[Stored items]
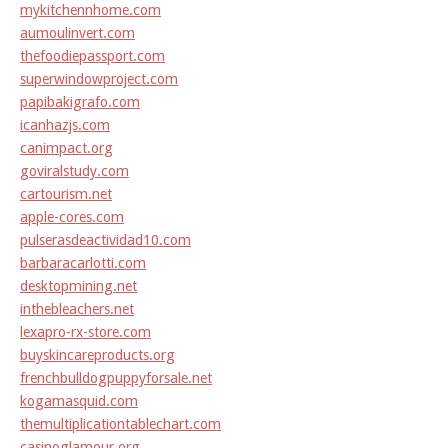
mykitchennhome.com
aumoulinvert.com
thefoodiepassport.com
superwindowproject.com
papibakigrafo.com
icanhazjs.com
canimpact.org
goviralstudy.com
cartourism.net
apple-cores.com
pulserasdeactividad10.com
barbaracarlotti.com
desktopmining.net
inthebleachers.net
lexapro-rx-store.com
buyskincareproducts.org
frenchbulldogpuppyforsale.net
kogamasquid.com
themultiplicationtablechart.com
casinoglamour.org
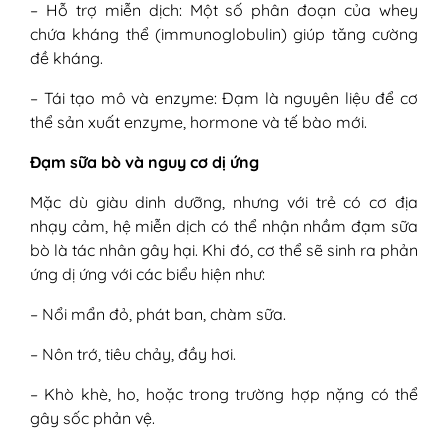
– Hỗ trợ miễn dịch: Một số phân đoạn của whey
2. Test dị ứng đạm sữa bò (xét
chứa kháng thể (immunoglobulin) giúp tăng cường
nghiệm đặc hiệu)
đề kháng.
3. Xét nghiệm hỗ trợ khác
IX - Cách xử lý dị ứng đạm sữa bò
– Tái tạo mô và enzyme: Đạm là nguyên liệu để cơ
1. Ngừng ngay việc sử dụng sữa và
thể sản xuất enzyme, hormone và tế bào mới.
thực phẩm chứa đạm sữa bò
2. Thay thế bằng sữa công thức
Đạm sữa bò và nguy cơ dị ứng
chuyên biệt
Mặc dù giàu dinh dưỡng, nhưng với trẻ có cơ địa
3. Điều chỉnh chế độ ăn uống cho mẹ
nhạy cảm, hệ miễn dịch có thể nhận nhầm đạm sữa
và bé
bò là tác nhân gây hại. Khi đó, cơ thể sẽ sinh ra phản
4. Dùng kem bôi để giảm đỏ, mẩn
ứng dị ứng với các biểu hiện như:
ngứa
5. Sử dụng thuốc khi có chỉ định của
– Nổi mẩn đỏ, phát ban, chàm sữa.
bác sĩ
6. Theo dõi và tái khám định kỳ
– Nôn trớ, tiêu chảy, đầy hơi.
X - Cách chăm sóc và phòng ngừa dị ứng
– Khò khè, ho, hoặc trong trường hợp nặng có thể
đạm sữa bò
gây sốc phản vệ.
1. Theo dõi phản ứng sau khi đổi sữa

* * *

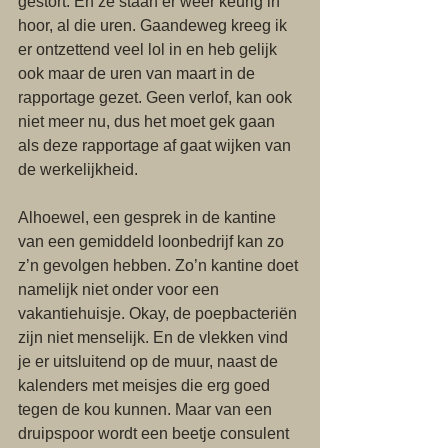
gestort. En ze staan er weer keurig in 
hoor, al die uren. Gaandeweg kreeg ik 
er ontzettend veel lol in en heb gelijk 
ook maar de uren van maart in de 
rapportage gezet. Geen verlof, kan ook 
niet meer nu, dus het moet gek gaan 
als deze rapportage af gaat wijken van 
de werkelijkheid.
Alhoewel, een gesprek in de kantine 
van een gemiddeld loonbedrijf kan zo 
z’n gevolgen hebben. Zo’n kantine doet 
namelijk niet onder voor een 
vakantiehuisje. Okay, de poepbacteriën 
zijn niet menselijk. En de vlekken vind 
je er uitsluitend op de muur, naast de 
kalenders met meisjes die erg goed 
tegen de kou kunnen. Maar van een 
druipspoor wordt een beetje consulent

==

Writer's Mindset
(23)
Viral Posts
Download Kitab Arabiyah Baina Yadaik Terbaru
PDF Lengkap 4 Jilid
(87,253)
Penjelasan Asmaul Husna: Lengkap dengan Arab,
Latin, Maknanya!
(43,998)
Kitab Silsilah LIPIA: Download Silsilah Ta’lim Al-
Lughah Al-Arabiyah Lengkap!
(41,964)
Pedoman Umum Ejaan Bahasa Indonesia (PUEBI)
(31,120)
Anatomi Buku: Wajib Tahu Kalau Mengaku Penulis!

Action item:
Please transcribe exactly the part of the records that opens with the line containing "mykitchennhome.com" and closes with the line containing "2. Test dị ứng đạm sữa bò (xét", both ends included, and leave out the pictures.

Exercise output:
mykitchennhome.com
aumoulinvert.com
thefoodiepassport.com
superwindowproject.com
papibakigrafo.com
icanhazjs.com
canimpact.org
goviralstudy.com
cartourism.net
apple-cores.com
pulserasdeactividad10.com
barbaracarlotti.com
desktopmining.net
inthebleachers.net
lexapro-rx-store.com
buyskincareproducts.org
frenchbulldogpuppyforsale.net
kogamasquid.com
themultiplicationtablechart.com
casinoglamour.org
– Hỗ trợ miễn dịch: Một số phân đoạn của whey
2. Test dị ứng đạm sữa bò (xét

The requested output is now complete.